Alliance Troublesome for Future
“We are strategic allies in the Middle East right now—the Russians are our allies and give us weapons,” said one of the Hezbollah officers who chose to call himself Commander Bakr. He is in charge of five units in Syria, around 200 troops. (He chuckled when he said his nom de guerre, mocking Abu Bakr al-Baghdadi, the self-appointed “caliph” of the so-called Islamic State.)

As someone who has led units fighting from Latakia to Idlib province, around Damascus, and in the Qalamon Mountains that border Lebanon, Commander Bakr says that the Russian airstrikes have changed the course of the ground war, where Hezbollah, supported by Iran, has taken the lead.

 Bakr said that Russia has been increasing its support for his armed movement since 2012. Russia’s deputy foreign minister, Mikhail Bogdanov, met with Hezbollah’s leader Hassan Nasrallah in Beirut in 2014 to discuss regional developments.
 “We maintain contacts and relations with them because we do not consider them a terrorist organization,” Bogdanov said at the time, according to the Interfax news agency.

“Assir,” a Hezbollah recruiter and trainer in Lebanon who also commands a Special Forces unit that fights across Syria, says the Russians are increasingly impressed with Hezbollah and rely on it, rather than the Syrian military, to guard Russian arms depots inside Syria. And to hear Assir tell the story, Hezbollah has extensive access to what’s inside those depots.

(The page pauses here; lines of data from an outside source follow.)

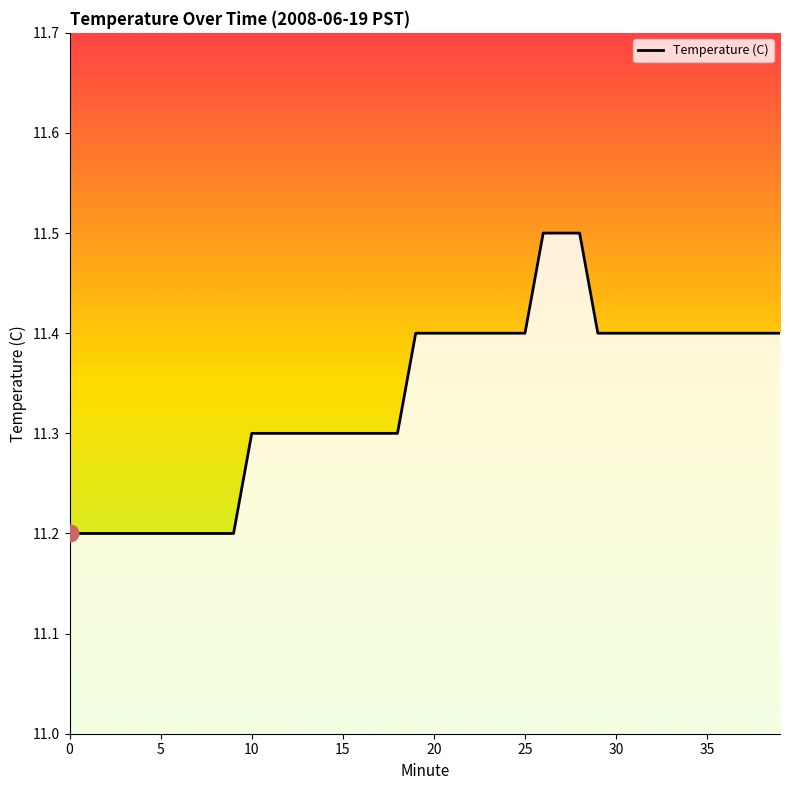

Does the chart have visible grid lines?

No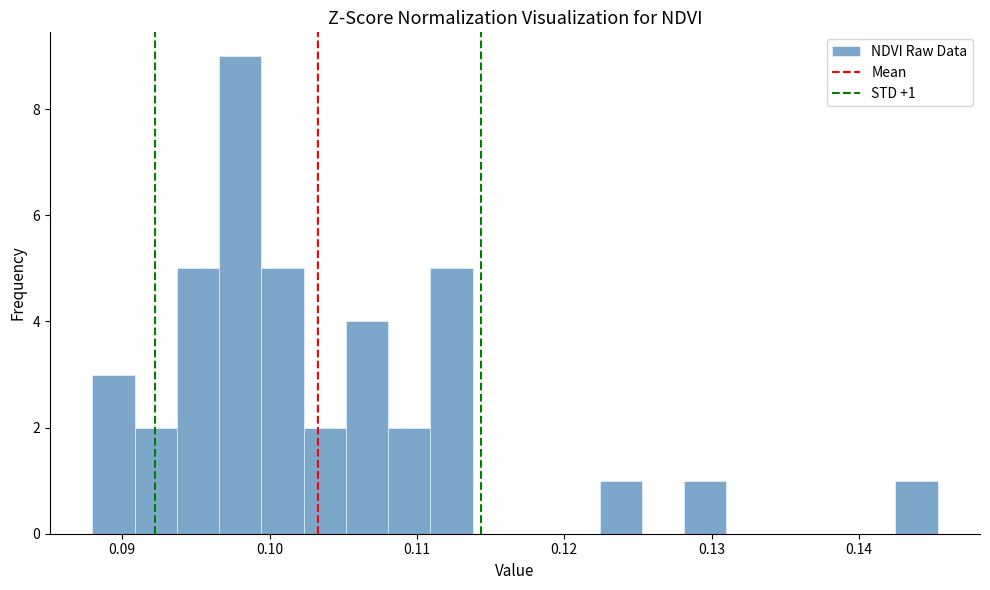

Around what value on the x-axis is the tallest bar? Give the approximate position of its centre, as read against the axis.

0.098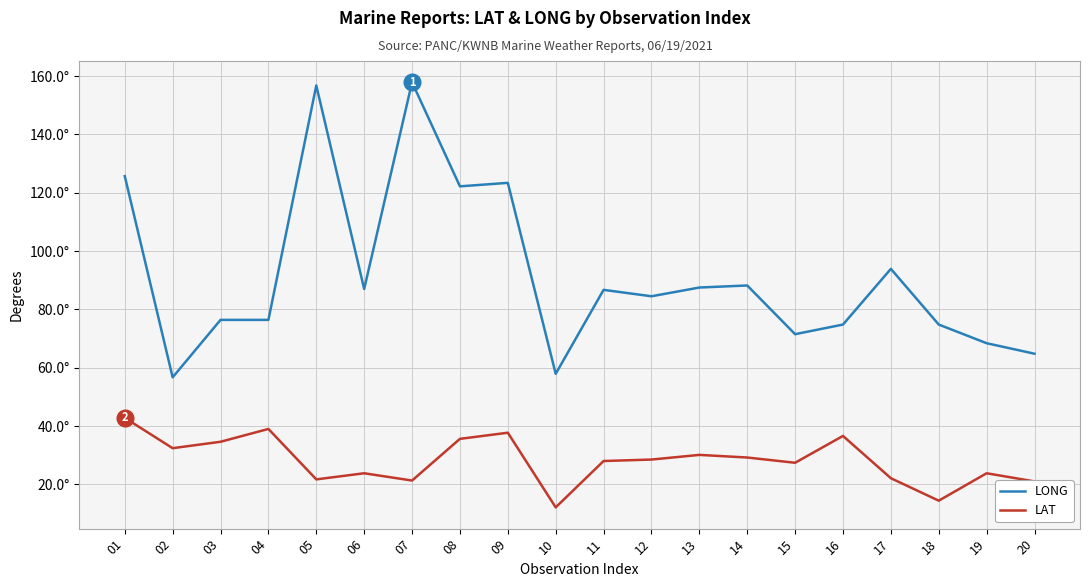

What is the value of the LONG point at the 14th from the left?

88.2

“Hezbollah is teaching the Syrian army how to use many of these new weapons,” says Assir. He maintains that Moscow hasn’t placed any restriction on how Hezbollah can use the Russian arms in its possession, including against Israel if the organization deems it necessary. “When it comes to Israel, Hezbollah doesn’t take directions from anyone,” he says emphatically. But it is not clear that he is in a senior enough position to know what secret agreements have been made.

The problem is that with the unsuccessful U.S. military actions against ISIS, the door has been opened for the Russians to gain a much bigger footprint into the Middle East. That may become particularly difficult if conflicts increase between Israel and Hezbollah, as they inevitably will.

That means that the tepid military response by the U.S. that allowed the Russians in could lead to a much bigger problem in the Middle East. Actions or inaction both have consequences, and the Obama administration’s poor grasp on international affairs could lead to a much bigger problem than we are now seeing with the rise of ISIS.